Ein privater Immobilienkauf von Bundesfinanzminister Christian Lindner wirft Fragen zu möglichen Interessenkonflikten auf. Anlass ist ein Zweifamilienhaus, das der FDP-Chef Anfang 2021 für 1,65 Millionen Euro in Berlin erwarb. Wie der "Spiegel" berichtet, wurde es von der Karlsruher BBBank finanziert, für die Linder in den vergangenen Jahren mindestens sieben Vorträge gegen ein insgesamt fünfstelliges Honorar gehalten hat - auch als Bundesfinanzminister: Im Mai 2022 hielt er ein offizielles Grußwort für eine Jubiläumsveranstaltung der Genossenschaftsbank. 2018 trat Linder zudem in einem Imagevideo der BBBank auf.
Für den Kauf des Berliner Privathauses hatte die Bank Lindner umfangreiche Kredite zur Verfügung gestellt. Nach "Spiegel"-Angaben beläuft sich die Grundschuld auf insgesamt 2,8 Millionen Euro. Die Summe soll den Kaufpreis der Immobilie damit um 1,15 Millionen Euro übersteigen. Eine Überfinanzierung in dieser Größenordnung ist ungewöhnlich.

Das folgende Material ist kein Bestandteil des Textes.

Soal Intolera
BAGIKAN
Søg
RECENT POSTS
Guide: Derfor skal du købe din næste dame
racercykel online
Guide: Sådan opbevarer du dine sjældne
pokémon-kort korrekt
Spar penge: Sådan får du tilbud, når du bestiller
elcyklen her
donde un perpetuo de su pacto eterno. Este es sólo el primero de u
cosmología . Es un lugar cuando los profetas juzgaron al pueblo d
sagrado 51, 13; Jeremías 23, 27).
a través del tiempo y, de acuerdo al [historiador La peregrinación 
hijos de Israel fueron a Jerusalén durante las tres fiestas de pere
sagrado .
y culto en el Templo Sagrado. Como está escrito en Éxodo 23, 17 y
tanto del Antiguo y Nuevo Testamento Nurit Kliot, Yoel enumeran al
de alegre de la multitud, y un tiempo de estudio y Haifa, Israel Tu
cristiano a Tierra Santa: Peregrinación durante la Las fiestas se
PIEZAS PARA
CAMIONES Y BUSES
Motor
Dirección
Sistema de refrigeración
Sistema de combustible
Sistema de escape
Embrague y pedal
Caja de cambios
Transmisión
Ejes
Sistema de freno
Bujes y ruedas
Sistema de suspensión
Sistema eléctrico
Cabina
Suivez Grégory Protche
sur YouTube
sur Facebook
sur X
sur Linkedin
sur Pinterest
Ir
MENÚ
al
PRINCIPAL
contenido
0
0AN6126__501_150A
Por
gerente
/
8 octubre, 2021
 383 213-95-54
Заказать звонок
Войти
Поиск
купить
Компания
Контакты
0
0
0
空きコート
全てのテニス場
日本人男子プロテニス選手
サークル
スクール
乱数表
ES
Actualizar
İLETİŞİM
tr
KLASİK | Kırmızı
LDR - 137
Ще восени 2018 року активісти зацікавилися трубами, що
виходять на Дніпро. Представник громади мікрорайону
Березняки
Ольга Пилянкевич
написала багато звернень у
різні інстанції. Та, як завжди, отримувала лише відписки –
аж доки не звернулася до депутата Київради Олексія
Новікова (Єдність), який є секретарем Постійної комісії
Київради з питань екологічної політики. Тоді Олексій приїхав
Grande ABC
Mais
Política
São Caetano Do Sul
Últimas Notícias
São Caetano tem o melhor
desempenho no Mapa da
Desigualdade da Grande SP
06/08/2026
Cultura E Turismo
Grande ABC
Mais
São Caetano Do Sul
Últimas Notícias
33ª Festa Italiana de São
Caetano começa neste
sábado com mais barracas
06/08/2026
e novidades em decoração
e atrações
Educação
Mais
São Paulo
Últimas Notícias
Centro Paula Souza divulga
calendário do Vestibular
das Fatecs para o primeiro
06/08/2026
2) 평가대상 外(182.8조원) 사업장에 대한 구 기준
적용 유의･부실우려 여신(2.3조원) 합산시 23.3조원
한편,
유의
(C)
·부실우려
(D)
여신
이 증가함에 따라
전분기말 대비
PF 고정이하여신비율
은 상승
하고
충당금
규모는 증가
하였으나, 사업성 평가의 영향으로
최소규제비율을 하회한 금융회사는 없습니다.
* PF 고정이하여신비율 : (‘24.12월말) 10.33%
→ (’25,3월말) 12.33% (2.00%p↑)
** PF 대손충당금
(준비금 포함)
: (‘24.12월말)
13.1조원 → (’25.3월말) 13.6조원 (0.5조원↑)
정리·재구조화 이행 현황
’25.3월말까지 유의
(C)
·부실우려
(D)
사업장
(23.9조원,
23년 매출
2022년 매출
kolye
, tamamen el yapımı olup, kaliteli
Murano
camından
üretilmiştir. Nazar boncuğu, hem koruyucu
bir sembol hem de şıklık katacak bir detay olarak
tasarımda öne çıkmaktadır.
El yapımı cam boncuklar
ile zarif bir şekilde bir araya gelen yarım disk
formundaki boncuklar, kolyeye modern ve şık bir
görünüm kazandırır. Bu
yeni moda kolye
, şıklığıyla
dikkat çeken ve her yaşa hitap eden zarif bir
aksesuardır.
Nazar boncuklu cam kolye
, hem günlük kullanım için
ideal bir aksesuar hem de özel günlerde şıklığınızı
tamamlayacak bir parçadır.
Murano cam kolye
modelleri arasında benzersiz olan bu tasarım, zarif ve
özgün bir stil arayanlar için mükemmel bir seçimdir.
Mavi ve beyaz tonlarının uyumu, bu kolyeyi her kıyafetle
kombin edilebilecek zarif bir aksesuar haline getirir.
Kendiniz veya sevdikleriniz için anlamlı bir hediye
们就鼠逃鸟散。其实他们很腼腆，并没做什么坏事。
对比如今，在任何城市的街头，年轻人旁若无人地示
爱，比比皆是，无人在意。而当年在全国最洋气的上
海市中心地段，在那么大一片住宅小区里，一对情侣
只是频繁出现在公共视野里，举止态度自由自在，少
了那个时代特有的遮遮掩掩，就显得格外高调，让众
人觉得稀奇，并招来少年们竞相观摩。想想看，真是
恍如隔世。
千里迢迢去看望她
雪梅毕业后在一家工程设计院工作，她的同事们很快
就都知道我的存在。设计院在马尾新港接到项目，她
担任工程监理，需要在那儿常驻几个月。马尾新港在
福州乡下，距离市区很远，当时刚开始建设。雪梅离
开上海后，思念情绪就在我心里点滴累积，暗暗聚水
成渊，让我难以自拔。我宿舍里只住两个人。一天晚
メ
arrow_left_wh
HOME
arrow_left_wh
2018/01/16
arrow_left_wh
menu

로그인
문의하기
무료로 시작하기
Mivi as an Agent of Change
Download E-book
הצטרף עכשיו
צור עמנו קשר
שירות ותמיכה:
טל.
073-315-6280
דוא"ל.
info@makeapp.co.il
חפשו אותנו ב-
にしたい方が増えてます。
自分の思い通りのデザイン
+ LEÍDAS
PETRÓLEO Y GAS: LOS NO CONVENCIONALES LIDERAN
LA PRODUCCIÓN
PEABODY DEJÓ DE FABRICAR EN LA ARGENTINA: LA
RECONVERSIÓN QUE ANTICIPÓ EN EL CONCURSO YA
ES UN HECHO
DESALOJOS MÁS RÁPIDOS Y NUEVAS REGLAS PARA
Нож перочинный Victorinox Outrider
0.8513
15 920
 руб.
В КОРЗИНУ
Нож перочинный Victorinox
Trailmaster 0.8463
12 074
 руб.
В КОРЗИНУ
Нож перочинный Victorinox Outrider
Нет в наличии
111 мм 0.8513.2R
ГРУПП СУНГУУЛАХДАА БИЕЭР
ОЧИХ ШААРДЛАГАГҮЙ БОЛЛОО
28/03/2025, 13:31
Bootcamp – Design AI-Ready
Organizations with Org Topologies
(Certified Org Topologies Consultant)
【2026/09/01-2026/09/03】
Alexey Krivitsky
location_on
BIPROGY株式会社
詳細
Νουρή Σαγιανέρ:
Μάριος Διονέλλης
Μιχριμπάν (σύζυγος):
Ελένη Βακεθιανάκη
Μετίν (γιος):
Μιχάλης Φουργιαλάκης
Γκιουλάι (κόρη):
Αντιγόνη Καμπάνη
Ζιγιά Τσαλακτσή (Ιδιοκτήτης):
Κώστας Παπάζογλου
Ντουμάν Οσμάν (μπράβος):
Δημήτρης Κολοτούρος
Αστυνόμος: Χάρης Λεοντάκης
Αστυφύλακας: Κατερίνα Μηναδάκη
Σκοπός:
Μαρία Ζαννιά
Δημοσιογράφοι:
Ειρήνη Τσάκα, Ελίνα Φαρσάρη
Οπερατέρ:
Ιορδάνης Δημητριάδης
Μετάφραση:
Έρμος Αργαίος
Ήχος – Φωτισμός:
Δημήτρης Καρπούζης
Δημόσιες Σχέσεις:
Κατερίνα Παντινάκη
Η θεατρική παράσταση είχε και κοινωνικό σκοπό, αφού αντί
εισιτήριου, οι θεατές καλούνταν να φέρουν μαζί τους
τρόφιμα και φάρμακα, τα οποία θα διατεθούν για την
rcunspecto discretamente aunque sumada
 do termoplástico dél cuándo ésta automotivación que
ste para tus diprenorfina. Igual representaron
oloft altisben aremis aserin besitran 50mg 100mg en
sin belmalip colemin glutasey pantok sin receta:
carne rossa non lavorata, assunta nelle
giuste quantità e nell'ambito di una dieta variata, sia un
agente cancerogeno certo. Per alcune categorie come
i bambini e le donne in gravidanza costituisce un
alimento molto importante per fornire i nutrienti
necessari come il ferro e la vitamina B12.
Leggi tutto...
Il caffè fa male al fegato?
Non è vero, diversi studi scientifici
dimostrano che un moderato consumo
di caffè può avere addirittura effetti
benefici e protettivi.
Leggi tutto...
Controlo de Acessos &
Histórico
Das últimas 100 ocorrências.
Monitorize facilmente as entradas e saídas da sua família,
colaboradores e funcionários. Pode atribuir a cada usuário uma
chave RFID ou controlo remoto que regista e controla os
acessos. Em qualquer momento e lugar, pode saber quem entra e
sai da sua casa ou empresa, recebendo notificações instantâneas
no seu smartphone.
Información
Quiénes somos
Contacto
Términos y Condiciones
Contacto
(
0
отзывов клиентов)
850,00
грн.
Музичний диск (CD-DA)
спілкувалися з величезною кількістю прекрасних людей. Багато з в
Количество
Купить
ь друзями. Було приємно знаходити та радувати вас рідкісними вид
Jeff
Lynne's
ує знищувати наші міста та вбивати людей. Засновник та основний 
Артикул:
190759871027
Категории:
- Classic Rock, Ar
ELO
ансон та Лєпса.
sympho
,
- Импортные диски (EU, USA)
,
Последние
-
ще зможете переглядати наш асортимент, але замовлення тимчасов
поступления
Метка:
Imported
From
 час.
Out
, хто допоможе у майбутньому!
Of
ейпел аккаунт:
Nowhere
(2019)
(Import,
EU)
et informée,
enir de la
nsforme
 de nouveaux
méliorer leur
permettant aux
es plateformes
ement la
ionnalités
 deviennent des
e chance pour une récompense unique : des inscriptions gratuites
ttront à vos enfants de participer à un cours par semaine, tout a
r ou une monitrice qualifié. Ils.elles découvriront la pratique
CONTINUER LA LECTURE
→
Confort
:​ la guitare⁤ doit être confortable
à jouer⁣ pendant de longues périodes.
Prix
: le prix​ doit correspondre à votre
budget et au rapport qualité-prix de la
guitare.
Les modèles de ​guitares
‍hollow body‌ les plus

Laut seiner Bundestagswebseite trat Lindner zwischen 2017 und 2019 an sieben "Exklusiven Abenden" der BBBank als Gast auf und erhielt dafür insgesamt ein Honorar zwischen 35.000 und 73.000 Euro. Genauer lässt sich die Summe nicht beziffern, weil Nebeneinkünfte von Bundestagsabgeordneten damals nur in Stufen veröffentlicht wurden. Rechnet man alle Nebeneinkünfte Lindners aus der Wahlperiode von 2017 bis 2021 zusammen, kommt der FDP-Chef auf Einnahmen von 514.000 bis 1.096.500 Euro - zusätzlich zu den Diäten als Bundestagsabgeordneter.